– Al dottor Domenico (Nico) Arangio. Il mio paese ha un cuore antico e il vestito ancora nuovo. Guarda da torri saracene il passaggio dei tonni e le mattanze, e brinda con forte vino al rosso figlio del sole che nasce dal ventre delle serre. Il mio paese ha un dolce nome: Pachino. La sua pelle odora di mosto e di fichi e la sua voce è una nenia di vento che canta le leggende dei due mari. Vanno i battelli mattutini verso gli orizzonti d’Africa, vanno e si portano le mie malinconie.
Dove abita il vento? A Pachino. Qui Eolo ha casa e bottega. Vitaliano Brancati: “Pachino intorno al ‘900 non era un grosso paese, e tuttavia era pieno di fracasso. Questo vento spazza continuamente il paese e fa brillare i ciottoli come diamanti. Quel vento è legato, in modo molto intimo, alla mia infanzia”.
Posto sull’estrema punta meridionale della Sicilia, cullato a nord-est dallo Jonio e a sud dal Mediterraneo, Pachino fa da banderuola a tutti i venti che salgono o che scendono, a quelli che nascono e quelli che qui muoiono, dispersi fra i famosi vigneti e la sabbia.
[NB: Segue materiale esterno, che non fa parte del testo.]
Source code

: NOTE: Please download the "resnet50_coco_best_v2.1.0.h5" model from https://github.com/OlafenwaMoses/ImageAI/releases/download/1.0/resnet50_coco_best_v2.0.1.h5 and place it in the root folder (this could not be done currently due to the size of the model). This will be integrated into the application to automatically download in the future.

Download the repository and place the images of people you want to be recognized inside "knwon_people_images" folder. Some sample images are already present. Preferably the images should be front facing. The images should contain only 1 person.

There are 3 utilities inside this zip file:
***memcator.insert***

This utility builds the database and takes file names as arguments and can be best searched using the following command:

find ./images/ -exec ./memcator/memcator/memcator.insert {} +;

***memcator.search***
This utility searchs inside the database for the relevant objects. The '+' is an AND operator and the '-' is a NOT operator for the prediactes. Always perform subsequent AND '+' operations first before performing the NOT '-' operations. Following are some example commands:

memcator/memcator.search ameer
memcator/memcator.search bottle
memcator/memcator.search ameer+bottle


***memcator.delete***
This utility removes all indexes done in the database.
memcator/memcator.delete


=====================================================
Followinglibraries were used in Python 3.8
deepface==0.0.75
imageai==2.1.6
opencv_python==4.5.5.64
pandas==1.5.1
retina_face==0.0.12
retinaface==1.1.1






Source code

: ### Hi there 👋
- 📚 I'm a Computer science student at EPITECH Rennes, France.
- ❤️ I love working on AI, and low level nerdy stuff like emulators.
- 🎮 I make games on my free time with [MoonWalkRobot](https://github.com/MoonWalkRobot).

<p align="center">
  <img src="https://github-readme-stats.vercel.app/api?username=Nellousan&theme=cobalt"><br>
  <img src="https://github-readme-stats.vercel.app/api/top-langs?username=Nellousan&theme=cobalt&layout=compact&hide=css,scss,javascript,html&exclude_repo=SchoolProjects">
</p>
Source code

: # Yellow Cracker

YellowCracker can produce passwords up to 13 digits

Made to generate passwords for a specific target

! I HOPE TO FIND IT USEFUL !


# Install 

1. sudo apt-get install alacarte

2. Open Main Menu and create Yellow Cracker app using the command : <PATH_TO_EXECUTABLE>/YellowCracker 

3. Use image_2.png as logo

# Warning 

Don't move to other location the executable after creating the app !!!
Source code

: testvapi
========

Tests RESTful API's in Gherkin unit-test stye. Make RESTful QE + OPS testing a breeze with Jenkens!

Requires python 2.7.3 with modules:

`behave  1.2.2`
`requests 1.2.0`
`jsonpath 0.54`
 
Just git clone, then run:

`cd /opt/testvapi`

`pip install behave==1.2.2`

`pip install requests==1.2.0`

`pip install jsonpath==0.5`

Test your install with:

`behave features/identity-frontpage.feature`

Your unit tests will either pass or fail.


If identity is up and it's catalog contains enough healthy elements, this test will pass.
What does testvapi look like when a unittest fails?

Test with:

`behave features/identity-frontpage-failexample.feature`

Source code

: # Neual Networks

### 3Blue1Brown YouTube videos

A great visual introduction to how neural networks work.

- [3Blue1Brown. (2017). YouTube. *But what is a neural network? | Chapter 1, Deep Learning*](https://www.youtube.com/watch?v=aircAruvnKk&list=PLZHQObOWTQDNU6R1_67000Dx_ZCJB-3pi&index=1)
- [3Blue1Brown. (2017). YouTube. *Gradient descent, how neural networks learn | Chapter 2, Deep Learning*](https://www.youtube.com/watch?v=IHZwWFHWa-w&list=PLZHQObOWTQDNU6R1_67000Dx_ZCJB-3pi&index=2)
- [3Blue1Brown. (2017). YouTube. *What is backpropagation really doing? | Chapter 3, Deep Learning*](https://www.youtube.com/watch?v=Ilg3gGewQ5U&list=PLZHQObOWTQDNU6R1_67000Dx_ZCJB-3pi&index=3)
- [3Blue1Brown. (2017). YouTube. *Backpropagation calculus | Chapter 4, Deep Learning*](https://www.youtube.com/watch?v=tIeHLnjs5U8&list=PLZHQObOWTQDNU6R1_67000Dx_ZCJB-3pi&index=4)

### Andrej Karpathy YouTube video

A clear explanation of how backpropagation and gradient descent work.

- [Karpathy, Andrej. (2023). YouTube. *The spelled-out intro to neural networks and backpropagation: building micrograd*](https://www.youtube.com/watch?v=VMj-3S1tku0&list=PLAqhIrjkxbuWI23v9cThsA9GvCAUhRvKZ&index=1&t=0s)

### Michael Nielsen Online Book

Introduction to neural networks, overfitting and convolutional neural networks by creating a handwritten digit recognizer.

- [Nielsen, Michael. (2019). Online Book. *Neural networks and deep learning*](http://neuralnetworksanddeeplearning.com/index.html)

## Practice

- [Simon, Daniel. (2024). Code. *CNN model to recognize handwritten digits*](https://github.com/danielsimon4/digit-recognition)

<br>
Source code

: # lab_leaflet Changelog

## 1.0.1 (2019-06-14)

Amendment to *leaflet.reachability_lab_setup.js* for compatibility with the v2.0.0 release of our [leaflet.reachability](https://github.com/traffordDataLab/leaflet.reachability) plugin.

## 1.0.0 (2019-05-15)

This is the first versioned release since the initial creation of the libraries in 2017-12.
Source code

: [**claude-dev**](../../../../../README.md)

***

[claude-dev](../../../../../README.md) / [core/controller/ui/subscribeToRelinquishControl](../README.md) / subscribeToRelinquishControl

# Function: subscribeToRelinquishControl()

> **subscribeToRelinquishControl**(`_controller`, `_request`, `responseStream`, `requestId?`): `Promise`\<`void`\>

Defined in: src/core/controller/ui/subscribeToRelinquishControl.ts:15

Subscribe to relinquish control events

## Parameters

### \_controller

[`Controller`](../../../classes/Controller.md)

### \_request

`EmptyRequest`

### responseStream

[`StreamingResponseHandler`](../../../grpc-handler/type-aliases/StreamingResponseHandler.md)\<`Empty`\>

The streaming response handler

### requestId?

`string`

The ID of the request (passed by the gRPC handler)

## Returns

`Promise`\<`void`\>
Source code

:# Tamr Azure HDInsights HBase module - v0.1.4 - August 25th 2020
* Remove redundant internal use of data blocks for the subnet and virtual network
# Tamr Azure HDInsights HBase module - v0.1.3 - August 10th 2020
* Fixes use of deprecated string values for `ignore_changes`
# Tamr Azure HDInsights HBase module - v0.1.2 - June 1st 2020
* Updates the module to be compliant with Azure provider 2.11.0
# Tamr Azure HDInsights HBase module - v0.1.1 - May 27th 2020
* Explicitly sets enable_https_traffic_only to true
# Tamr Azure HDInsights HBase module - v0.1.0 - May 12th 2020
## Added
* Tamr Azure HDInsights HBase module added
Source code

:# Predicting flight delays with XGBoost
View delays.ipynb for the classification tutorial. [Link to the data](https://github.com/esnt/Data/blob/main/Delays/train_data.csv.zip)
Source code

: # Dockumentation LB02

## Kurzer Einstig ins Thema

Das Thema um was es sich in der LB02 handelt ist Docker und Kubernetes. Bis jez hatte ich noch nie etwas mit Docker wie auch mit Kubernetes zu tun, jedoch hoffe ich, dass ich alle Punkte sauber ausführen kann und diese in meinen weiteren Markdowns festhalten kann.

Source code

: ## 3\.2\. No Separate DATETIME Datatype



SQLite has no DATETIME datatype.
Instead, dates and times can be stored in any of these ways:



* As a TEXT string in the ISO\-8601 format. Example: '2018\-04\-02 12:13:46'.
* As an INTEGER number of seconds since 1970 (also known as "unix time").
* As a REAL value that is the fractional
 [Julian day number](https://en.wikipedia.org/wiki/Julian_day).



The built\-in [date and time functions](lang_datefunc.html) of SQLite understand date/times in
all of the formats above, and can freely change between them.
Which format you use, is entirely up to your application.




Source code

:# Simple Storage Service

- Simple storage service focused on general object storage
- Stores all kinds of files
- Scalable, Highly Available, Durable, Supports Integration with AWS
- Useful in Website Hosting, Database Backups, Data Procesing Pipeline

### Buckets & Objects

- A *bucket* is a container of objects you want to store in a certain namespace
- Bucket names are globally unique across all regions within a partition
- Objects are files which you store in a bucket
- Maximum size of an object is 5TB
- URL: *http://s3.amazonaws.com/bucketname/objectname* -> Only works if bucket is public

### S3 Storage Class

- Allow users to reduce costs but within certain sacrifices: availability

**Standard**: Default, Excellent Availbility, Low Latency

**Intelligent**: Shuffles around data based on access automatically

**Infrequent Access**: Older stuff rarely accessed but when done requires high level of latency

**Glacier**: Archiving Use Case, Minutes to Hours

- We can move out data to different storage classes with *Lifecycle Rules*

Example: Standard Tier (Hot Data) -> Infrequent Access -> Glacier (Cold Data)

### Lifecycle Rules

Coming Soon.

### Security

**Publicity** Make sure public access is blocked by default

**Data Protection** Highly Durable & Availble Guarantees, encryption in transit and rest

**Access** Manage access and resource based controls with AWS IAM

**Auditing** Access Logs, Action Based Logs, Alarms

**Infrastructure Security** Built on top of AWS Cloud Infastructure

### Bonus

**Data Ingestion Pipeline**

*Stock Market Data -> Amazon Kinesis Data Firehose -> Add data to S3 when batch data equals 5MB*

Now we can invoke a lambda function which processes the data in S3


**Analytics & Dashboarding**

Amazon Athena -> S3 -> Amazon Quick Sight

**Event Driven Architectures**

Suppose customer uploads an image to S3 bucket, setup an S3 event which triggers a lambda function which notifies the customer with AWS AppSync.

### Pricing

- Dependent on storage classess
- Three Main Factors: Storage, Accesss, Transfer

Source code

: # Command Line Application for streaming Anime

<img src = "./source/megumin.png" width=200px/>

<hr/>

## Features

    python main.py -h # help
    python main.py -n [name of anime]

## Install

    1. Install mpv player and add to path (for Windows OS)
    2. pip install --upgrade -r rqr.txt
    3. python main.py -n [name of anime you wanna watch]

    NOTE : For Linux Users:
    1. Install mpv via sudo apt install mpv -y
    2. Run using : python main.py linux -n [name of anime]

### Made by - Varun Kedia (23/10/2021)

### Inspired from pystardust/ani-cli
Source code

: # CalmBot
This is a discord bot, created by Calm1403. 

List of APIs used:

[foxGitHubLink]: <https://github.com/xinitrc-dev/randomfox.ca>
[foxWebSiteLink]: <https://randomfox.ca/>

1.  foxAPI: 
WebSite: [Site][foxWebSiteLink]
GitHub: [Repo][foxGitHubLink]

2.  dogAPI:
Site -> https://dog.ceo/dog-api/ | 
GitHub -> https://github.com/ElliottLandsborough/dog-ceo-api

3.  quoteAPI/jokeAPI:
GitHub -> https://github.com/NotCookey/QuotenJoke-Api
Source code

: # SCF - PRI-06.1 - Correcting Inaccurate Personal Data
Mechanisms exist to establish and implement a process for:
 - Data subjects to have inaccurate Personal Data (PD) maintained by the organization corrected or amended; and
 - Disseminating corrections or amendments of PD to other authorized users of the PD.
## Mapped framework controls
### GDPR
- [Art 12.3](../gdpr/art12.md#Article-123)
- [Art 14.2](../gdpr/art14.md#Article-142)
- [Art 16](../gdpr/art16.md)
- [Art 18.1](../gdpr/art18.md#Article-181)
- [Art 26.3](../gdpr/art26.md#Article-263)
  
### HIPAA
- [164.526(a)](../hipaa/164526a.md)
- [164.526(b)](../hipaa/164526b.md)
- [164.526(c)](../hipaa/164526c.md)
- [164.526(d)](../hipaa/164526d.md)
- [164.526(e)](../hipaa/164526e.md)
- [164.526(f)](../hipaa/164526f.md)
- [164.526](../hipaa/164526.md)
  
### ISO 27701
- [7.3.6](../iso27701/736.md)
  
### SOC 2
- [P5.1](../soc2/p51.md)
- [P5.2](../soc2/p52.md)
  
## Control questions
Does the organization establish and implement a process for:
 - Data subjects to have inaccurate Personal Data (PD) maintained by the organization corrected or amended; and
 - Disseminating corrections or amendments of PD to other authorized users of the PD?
Se dunque qualcuno vi chiede: “dove nasce il vento?”, rispondete tranquillamente: “a Pachino”. Se qualcuno vi chiede: “dove è nato Domenico Arangio?”, voi rispondete: “a Pachino”.
Domenico Arangio è il vento. Su queste terre comincia l’Italia, la Sicilia è la nostra madre. Qui nasce la nostra cultura. Qui è nato Domenico Arangio. Da Marzamemi (Marsa-al-haman che significa “rada delle tortore”), partivano le navi cariche di mosto per Genova. Il dottor Arangio amava la tragedia, amava la vita, il teatro di Siracusa, il gioiello di Palazzolo Acreide. La fisicità del dottore era pari alla sua irruenza, alla sua intelligenza.
Ha diviso il pane con tutti, ed anche la caccia. Cum-panis, companatico, compagno hanno la stessa matrice, la stessa radice. Il dottore per noi. Gli anni ’60. La televisione, le Olimpiadi di Roma, il diogreco. Il paese che lo seguiva. Il calcio, la squadra, il medico di una grande vittoria.
Il dottore e il mare, la R4 rossa, il raid Coriano-Rimini-Pachino. Questi ricordi, questi flash nella mente e nel cuore dei corianesi. Tre pensieri che mi suggerisce Domenico, per gli amici Nico:
1) La verità è che la vita di chiunque è disegnata in misura prevalente dagli altri e che a noi tocca recitare come attori nella tragedia; ma la vita è bellissima.
2) Non mi compatite. Oggi sono fuori dallo scafandro della sofferenza. Puro Spirito e parte del vostro Spirito. Io sono un ricordo. Conservatelo e col tempo diventerà un po’ infedele, in melius.
3) Ho partecipato a molti funerali. Nella penombra di quelle chiese ho pianto, sono stato oppresso da pensieri pesanti, oppure ho guardato mosaici ed affreschi con assoluta indifferenza.
Ma in ogni caso uscire da quei luoghi mi ha sempre procurato una gioia profonda. Ritrovare il sole, seppure pallido, sentire il soffio fresco della vita, mi ha riempito ogni volta di euforia.
Poi sono andato al bar più vicino ed ho ordinato un caffè. Questa volta fatelo voi per me. Già mi sembra di sentire la fragranza che si leva dalle tazzine. E sinceramente me ne rallegro.
Caro Domenico, ti sia lieve l’eternità.